Problem requirements -> Please reproduce every one of the lines below word for word, leaving the pictures out.

****************************************

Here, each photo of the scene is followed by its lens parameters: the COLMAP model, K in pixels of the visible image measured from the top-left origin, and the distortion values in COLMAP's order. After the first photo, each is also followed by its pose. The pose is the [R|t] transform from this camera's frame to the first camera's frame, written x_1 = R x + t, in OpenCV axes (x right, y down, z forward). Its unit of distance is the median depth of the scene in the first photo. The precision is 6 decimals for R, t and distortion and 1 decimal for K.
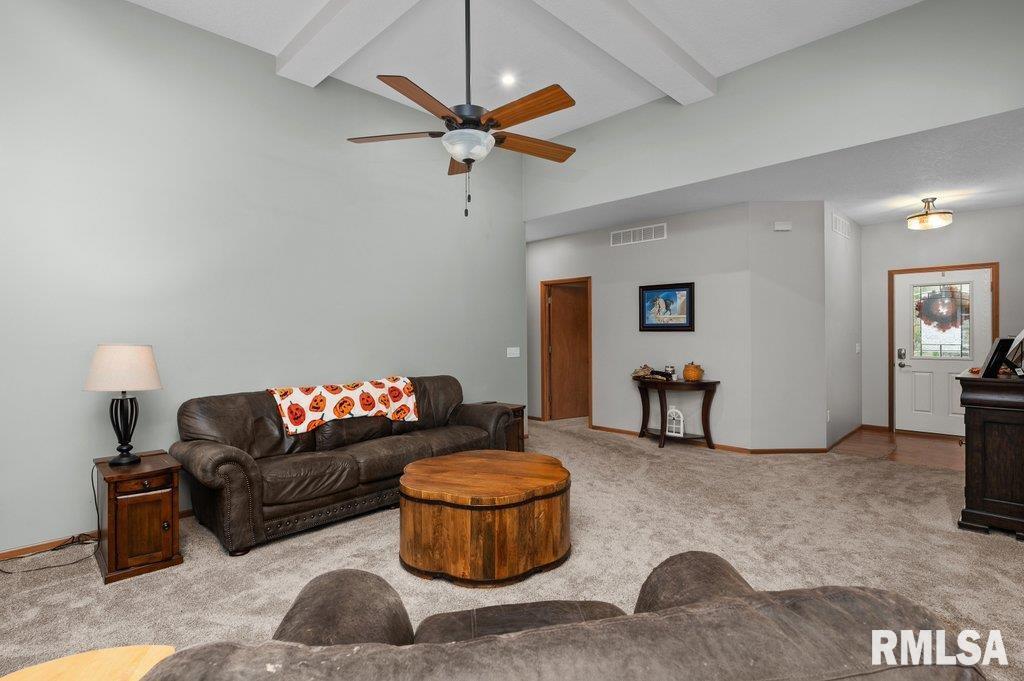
lens RADIAL K [[492.3, 0, 513.5], [0, 492.3, 335.3], [0, 0, 1]] dist [-0.013987, 0.001391]
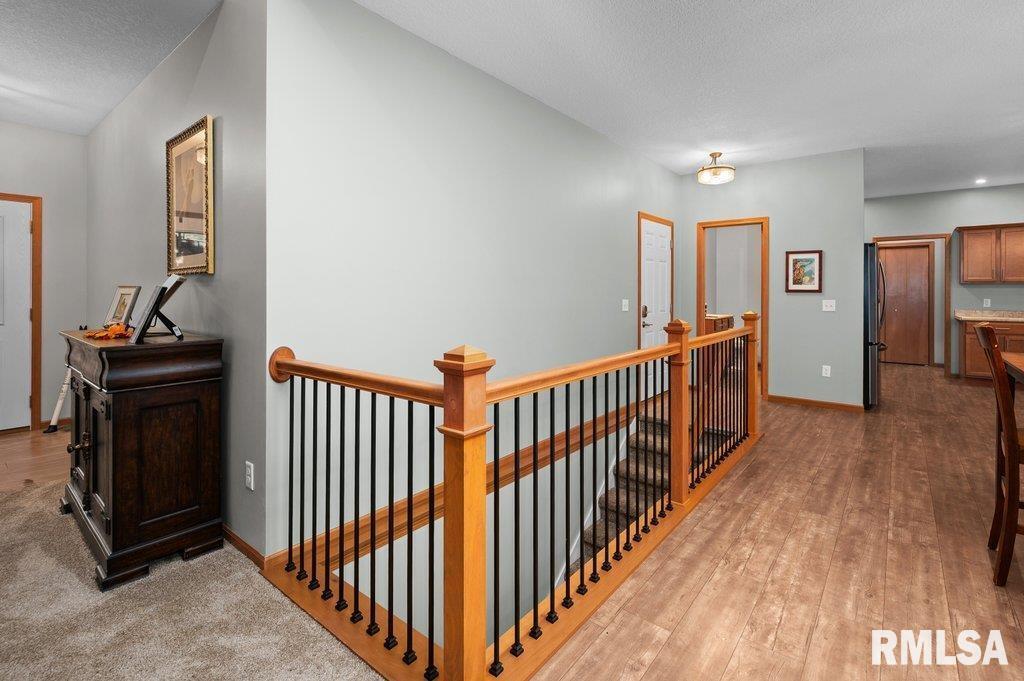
lens RADIAL K [[465.9, 0, 559.4], [0, 465.9, 291.2], [0, 0, 1]] dist [0.001004, 0.000043]
pose [[-0.145612, 0.007583, 0.989313, 0.135192], [0.007939, 0.999947, -0.006496, 0.012712], [-0.989310, 0.006908, -0.145665, 0.286926]]
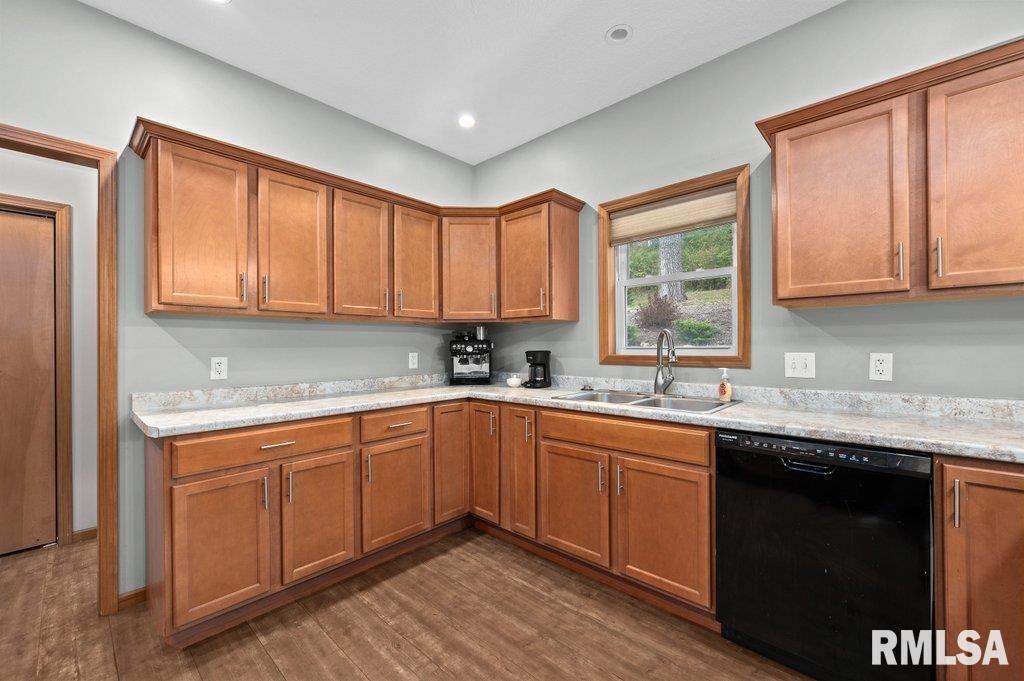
lens RADIAL K [[420.0, 0, 517.6], [0, 420.0, 343.2], [0, 0, 1]] dist [-0.005432, 0.000610]
pose [[-0.999278, 0.016137, -0.034382, 0.843500], [0.015967, 0.999859, 0.005230, 0.021863], [0.034461, 0.004677, -0.999395, -0.512366]]
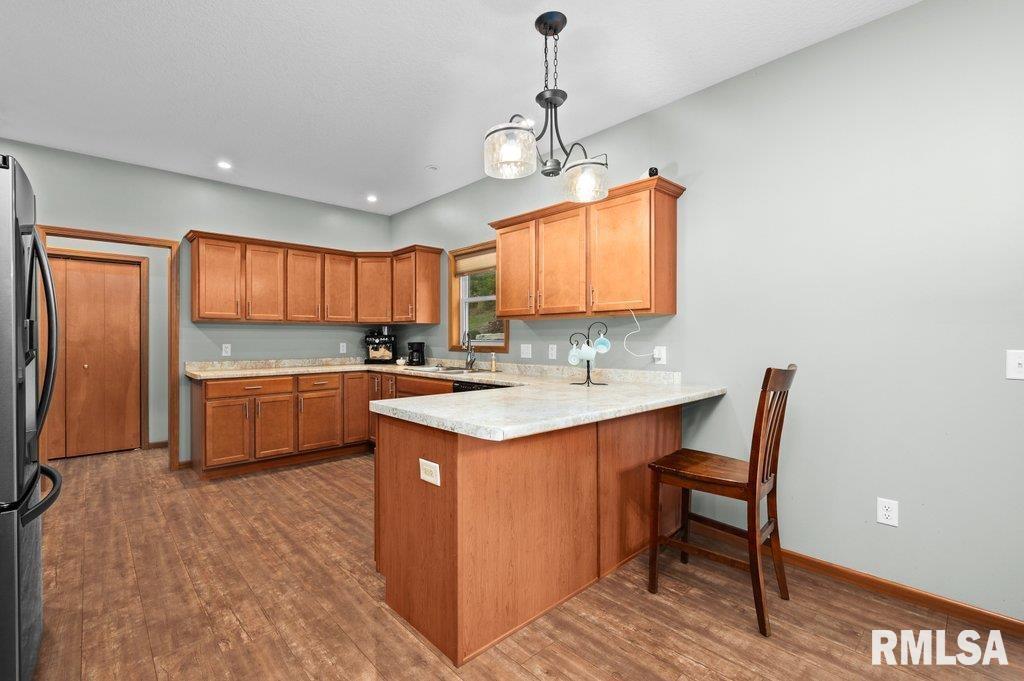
lens RADIAL K [[447.7, 0, 478.4], [0, 447.7, 337.1], [0, 0, 1]] dist [-0.002899, 0.000452]
pose [[-0.996862, 0.009294, 0.078618, 0.619261], [0.009872, 0.999927, 0.006962, 0.019268], [-0.078547, 0.007717, -0.996881, -0.183938]]
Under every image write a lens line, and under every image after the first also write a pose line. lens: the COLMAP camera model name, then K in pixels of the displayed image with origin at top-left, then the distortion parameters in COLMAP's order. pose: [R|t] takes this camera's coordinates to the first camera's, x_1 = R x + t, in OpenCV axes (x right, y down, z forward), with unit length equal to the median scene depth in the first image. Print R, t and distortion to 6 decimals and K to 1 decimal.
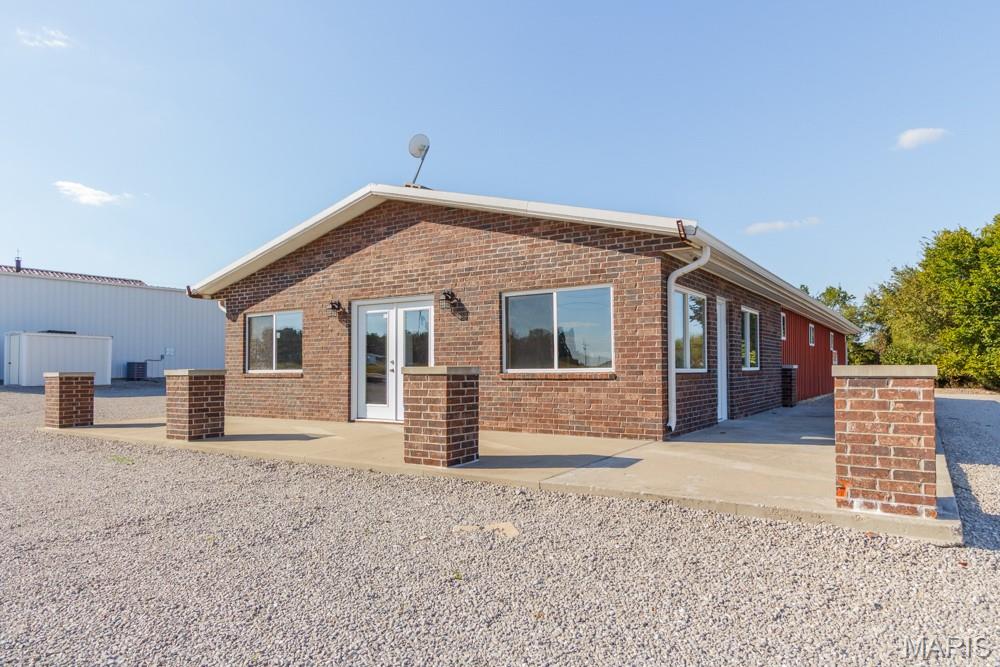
lens RADIAL K [[660.6, 0, 491.6], [0, 660.6, 361.0], [0, 0, 1]] dist [0.011011, 0.001030]
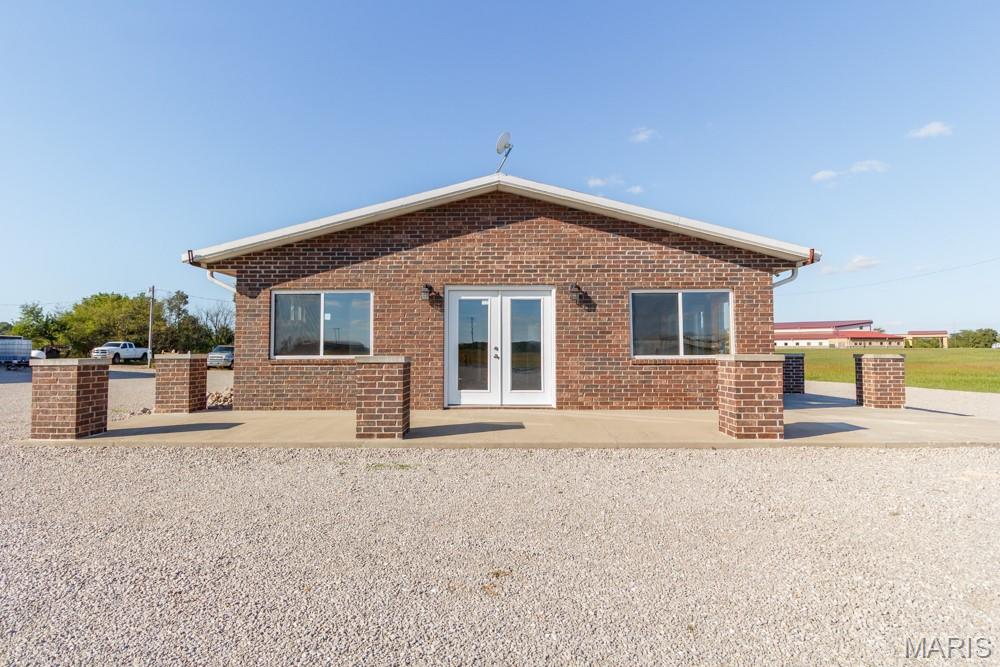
lens RADIAL K [[582.4, 0, 499.9], [0, 582.4, 332.8], [0, 0, 1]] dist [0.004128, -0.000250]
pose [[0.826870, 0.023483, 0.561903, -0.728475], [-0.009857, 0.999580, -0.027268, 0.002333], [-0.562307, 0.017008, 0.826754, 0.280064]]
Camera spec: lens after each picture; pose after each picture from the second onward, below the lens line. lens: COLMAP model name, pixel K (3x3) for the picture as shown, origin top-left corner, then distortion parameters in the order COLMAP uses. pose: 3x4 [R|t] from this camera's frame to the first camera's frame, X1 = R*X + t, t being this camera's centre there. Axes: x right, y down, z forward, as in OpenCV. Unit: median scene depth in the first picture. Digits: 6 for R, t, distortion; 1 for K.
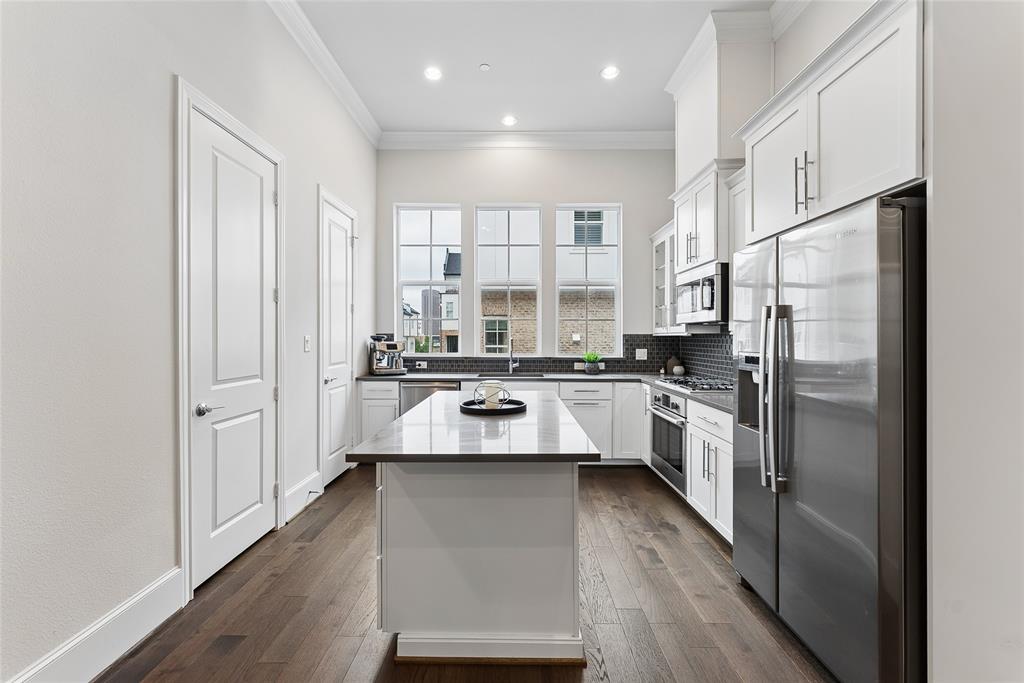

****************************************

Task response ->
Here, each photo of the scene is followed by its lens parameters: the COLMAP model, K in pixels of the visible image measured from the top-left origin, and the distortion values in COLMAP's order. After the first photo, each is also followed by its pose. The pose is the [R|t] transform from this camera's frame to the first camera's frame, written x_1 = R x + t, in OpenCV axes (x right, y down, z forward). Its unit of distance is the median depth of the scene in the first photo. The precision is 6 decimals for R, t and distortion and 1 decimal for K.
lens RADIAL K [[492.3, 0, 513.5], [0, 492.3, 335.3], [0, 0, 1]] dist [-0.013987, 0.001391]
lens RADIAL K [[465.9, 0, 559.4], [0, 465.9, 291.2], [0, 0, 1]] dist [0.001004, 0.000043]
pose [[-0.145612, 0.007583, 0.989313, 0.135192], [0.007939, 0.999947, -0.006496, 0.012712], [-0.989310, 0.006908, -0.145665, 0.286926]]
lens RADIAL K [[420.0, 0, 517.6], [0, 420.0, 343.2], [0, 0, 1]] dist [-0.005432, 0.000610]
pose [[-0.999278, 0.016137, -0.034382, 0.843500], [0.015967, 0.999859, 0.005230, 0.021863], [0.034461, 0.004677, -0.999395, -0.512366]]
lens RADIAL K [[447.7, 0, 478.4], [0, 447.7, 337.1], [0, 0, 1]] dist [-0.002899, 0.000452]
pose [[-0.996862, 0.009294, 0.078618, 0.619261], [0.009872, 0.999927, 0.006962, 0.019268], [-0.078547, 0.007717, -0.996881, -0.183938]]
Under every image write a lens line, and under every image after the first also write a pose line. lens: the COLMAP camera model name, then K in pixels of the displayed image with origin at top-left, then the distortion parameters in COLMAP's order. pose: [R|t] takes this camera's coordinates to the first camera's, x_1 = R x + t, in OpenCV axes (x right, y down, z forward), with unit length equal to the median scene depth in the first image. Print R, t and distortion to 6 decimals and K to 1 decimal.
lens RADIAL K [[660.6, 0, 491.6], [0, 660.6, 361.0], [0, 0, 1]] dist [0.011011, 0.001030]
lens RADIAL K [[582.4, 0, 499.9], [0, 582.4, 332.8], [0, 0, 1]] dist [0.004128, -0.000250]
pose [[0.826870, 0.023483, 0.561903, -0.728475], [-0.009857, 0.999580, -0.027268, 0.002333], [-0.562307, 0.017008, 0.826754, 0.280064]]
Camera spec: lens after each picture; pose after each picture from the second onward, below the lens line. lens: COLMAP model name, pixel K (3x3) for the picture as shown, origin top-left corner, then distortion parameters in the order COLMAP uses. pose: 3x4 [R|t] from this camera's frame to the first camera's frame, X1 = R*X + t, t being this camera's centre there. Axes: x right, y down, z forward, as in OpenCV. Unit: median scene depth in the first picture. Digits: 6 for R, t, distortion; 1 for K.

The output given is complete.